With 230 years of reserves, no nation more “energy independent” in coal than United States
The Grand Rapids Press recently reported that the Sierra Club filed a lawsuit over a permit issued to a coal plant in Holland, Mich. The lawsuit claims that the Michigan Department of Environmental Quality ignored state regulations when it approved the Holland plant’s air pollution permit. What the article didn’t mention was that the Sierra Club files lawsuits against every coal plant in the United States that is issued permits either to expand or build.
“They are very proud of this strategy,” said Carol Raulston, senior vice president for communications for the National Mining Association.
Ann Woiwode, director of the Michigan chapter of the Sierra Club, verified that her organization does file a lawsuit on every permit issued to a coal plant. She said that is part of a bigger strategy to oppose coal as an energy source.
“Yes, we are challenging permits when they are issued,” Woiwode said. “We are working to move away from coal. … We need to recognize that coal is a costly, dirty fuel.”
Lisa Camooso Miller, spokeswoman for the American Coalition for Clean Coal Electricity, said in an e-mail that she was disappointed the debate on clean energy has “reached this point.”
“The Sierra Club would prefer to lay the cost of debating the real issues at the feet of the taxpayers by burdening the courts with baseless lawsuits,” Miller said. “Clean coal technologies are being developed, and in some cases deployed, in many parts of the country — and the world. We don't have to sacrifice our economy for the environment.
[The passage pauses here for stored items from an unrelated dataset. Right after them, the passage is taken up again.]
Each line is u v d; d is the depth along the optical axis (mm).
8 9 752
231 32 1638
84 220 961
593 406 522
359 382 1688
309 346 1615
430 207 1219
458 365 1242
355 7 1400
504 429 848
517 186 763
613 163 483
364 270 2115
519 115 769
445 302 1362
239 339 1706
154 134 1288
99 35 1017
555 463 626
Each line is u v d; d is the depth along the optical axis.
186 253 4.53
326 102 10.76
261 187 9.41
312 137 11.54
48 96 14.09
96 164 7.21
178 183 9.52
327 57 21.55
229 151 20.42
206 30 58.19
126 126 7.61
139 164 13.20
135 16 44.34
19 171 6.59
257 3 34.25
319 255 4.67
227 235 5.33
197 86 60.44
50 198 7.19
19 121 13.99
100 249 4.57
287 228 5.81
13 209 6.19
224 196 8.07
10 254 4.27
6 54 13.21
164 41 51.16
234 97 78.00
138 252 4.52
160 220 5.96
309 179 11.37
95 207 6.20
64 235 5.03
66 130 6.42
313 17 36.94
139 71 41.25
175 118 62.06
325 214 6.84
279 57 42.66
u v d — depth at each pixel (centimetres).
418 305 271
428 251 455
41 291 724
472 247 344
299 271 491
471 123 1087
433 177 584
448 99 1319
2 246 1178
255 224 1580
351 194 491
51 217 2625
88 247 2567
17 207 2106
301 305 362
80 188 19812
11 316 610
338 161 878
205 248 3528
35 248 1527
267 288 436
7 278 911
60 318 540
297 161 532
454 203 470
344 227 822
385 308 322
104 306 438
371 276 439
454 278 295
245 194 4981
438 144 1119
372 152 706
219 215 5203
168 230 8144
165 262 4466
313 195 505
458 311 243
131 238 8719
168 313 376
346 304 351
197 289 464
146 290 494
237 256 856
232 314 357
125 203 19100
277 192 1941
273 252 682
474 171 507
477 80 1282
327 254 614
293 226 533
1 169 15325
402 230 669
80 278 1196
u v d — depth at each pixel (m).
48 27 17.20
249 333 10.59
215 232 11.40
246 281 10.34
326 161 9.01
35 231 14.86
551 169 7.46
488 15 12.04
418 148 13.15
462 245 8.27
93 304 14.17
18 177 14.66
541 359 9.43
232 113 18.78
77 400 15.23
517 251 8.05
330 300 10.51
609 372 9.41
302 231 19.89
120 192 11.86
We can have both.”
The Holland Board of Public Works, which operates the coal plant, didn’t respond to an e-mail seeking comment.
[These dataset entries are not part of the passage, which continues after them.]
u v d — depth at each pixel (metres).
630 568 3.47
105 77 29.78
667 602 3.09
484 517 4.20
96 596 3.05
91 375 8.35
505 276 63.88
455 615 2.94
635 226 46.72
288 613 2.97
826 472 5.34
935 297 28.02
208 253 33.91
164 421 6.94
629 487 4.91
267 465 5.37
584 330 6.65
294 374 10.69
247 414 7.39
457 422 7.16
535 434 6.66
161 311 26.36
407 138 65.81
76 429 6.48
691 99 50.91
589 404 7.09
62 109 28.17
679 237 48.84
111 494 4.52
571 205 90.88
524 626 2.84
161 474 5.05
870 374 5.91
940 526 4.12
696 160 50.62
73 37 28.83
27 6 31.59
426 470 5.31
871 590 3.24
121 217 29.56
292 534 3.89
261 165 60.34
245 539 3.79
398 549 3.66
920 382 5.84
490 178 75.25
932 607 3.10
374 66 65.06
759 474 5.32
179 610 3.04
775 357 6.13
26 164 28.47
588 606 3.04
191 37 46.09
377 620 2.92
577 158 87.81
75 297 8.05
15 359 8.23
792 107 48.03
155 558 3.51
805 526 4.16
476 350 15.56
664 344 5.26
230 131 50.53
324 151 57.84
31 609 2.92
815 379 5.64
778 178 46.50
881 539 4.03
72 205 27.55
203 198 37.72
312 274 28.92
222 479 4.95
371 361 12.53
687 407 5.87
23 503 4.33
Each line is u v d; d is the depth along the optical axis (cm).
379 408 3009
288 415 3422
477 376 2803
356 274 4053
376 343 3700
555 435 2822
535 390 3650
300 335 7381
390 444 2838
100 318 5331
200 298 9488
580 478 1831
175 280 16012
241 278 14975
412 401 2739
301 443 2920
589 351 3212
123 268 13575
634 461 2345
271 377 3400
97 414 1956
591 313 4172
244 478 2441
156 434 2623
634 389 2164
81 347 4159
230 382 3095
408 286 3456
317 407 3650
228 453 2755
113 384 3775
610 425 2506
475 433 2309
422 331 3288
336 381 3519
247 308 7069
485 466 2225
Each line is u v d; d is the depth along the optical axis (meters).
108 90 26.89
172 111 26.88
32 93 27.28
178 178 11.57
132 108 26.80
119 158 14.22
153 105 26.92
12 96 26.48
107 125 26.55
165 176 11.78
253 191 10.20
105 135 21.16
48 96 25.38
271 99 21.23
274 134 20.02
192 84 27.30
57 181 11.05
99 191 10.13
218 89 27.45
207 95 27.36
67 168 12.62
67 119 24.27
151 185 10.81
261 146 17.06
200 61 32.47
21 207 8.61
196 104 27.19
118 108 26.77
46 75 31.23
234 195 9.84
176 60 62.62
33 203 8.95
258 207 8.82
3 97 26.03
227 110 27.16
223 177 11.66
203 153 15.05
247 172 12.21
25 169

Michigan’s coal-burning power plants supplied 60 percent of the electricity used in the state, according to a Michigan Public Service Commission, Department of Labor and Economic Growth 2008 study.
The World Coal Association reports that coal accounts for 27 percent of the planet’s total energy usage and 41 percent of worldwide electricity generation.
The United States is home to the largest coal reserves on Earth, with 28.3 percent of the total, according to the U.S. Energy Information Administration. Russia and China are next with 18.6 percent and 13.6 percent, respectively. By comparison, Saudi Arabia commands the world’s largest reserve of oil with less than 20 percent of the global total, followed by Canada with 13.3 percent. The abundance of wealth in coal located in the United States has led CNBC television commentator Larry Kudlow to refer to the United States as the “Saudi Arabia of Coal” during his frequent calls for an “America First” energy policy.
At current usage rates, the EIA projects that the current known recoverable American coal reserves will provide energy for about 230 more years, or roughly as long as the United States has existed as a nation. The EIA expects usage rates to climb, which would trim the lifespan of known U.S. reserves to just over 140 years — longer than coal has currently been in use as a primary source of electricity generation, which began in 1881.
But the projections assume that no additional recoverable reserves will be discovered or be exploitable over these time periods.
Coal can also be converted to a liquid fuel for use in automobiles.